Il est difficile de dire quelle solution est meilleure mais il faut affirmer sans hésitation que le "tout rail" n’est pas réaliste car les transports par bus apportent une desserte plus fine dans le tissu urbain que le rail ne pourra jamais assurer. D'ailleurs, les projets de métro souterrain ou aérien avec trop de risques financiers et d'incertitudes sur leur fréquentation ne sont pas nécessairement une option rationnelle et réaliste pour Hanoï et Hô Chi Minh Ville dans les prochaines années. A plus long terme quand les capacités de financement des ville et de l’Etat seront supérieures, et la fréquentation des réseaux de transport collectif sera importante au fur et à mesure de l'application des mesures de limitation d'usage de mode transport individuel motorisé, les systèmes lourds seront envisageables.

Compte tenu de l’insuffisance de moyens financiers, seraient plus acceptable des alternatives moins onéreuses et plus souples dans leur mise en place, et susceptibles pour un budget limité de couvrir des secteurs beaucoup plus importants : le BRT et le métro léger par exemple.

Le système de transport à grande capacité pour les deux villes devrait passer par le bus en site propre, à l’instar de l’expérience de Bogota. Cette solution s'avère efficace et adaptée au contexte économique du Viêt-nam. Après avoir découragé l'usage des deux-roues motorisés avec les mesures "pricing" et encouragé le recours au transport par bus, il devrait alors être beaucoup plus facile de d’assurer la viabilité d'un transfert modal complet du système de transport de masse de type métro lourd. Sans un tel développement étape par étape, il y aurait un risque que l'introduction immédiate d'un système de transport de masse ferroviaire qui n'est pas soutenu par des tendances de fréquentation forte soit un fardeau pour les autorités vietnamiennes ainsi que les investisseurs potentiels avec une dette financière importante résultant de coûts d'opération et d'entretien intensif en capital lié aux systèmes ferroviaires.

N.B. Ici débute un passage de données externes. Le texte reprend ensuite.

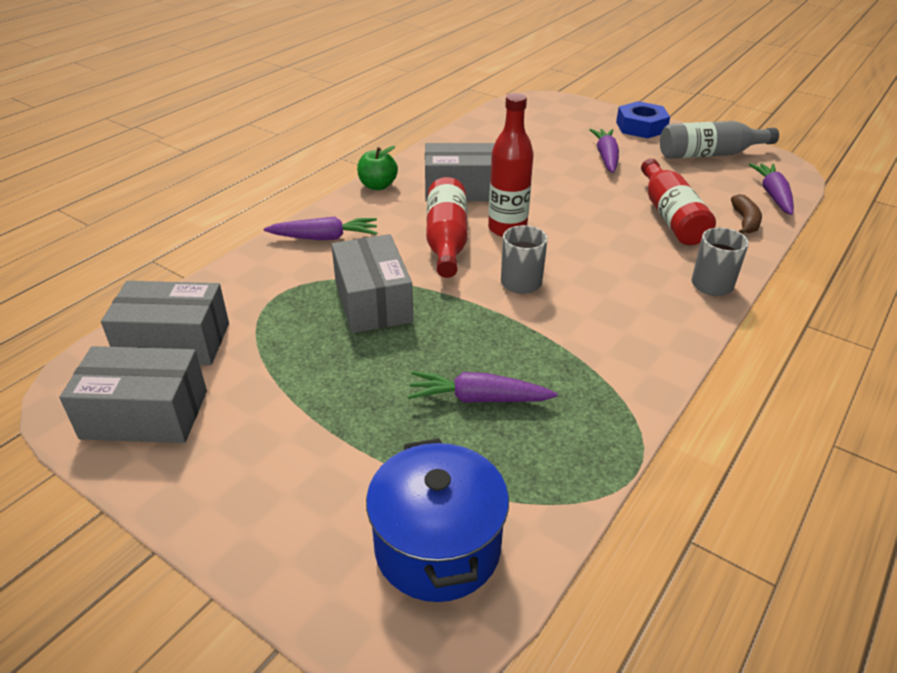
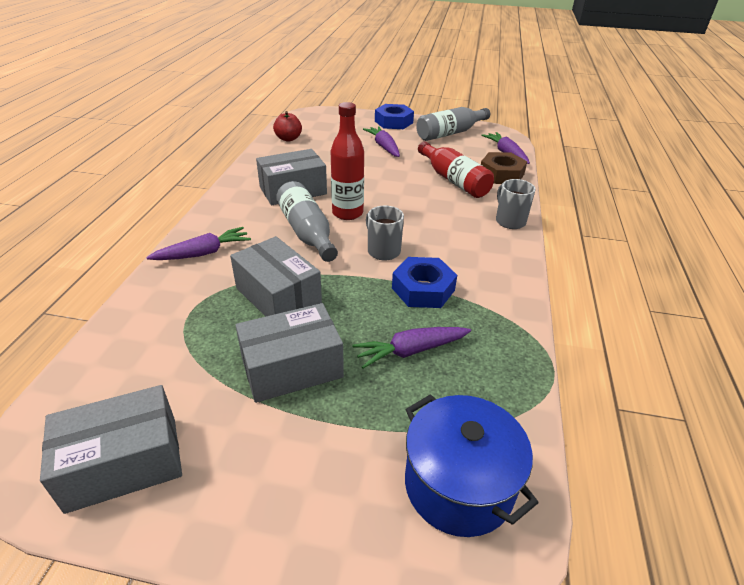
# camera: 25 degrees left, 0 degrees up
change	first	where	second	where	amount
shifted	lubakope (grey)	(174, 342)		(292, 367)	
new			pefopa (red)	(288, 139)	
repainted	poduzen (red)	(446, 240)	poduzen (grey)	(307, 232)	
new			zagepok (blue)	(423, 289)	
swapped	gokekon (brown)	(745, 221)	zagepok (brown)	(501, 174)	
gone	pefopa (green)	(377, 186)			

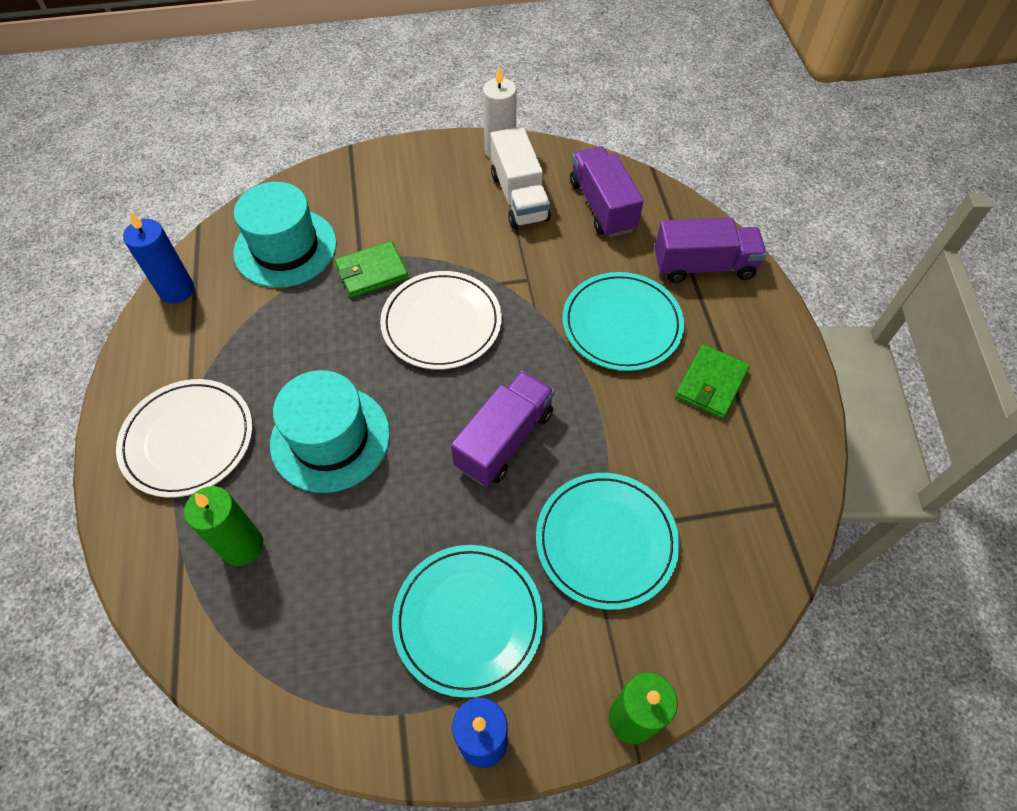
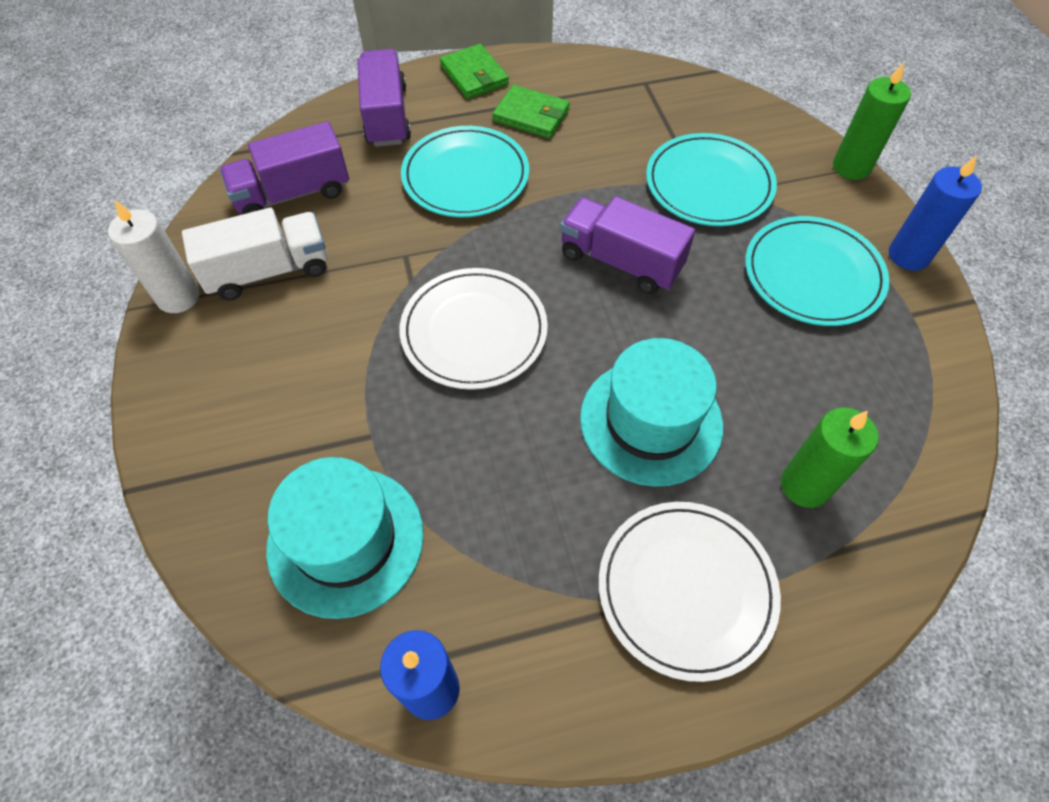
# camera: 95 degrees left, 0 degrees up
change	first	where	second	where	amount
shifted	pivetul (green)	(372, 272)		(474, 75)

Hanoï va bientôt entreprendre la construction d’un réseau de tramways et franchir les dernières étapes pour la mise en service de trois premières lignes de bus rapide en site propre alors que Hô Chi Minh Ville est toujours en attente d'un financement pour sa première ligne de métro. Un transfert modal possible vers le transport public faciliterait la circulation les usagers de transport individuel motorisé. Si ce sera le cas, il faut régler la question d'équité. La fluidité de trafic est sans doute attribuée à ce report modal vers le transport collectif. Il faut donc que les usagers de la voirie paient pour cet agrément. A terme, il faut mettre en place les comptes de transports pour sensibiliser les décideurs politiques à la prise en compte des coûts externes engendrés par le transport urbain. Ainsi, on peut espérer l'émergence d'une politique plus cohérente de transport urbain.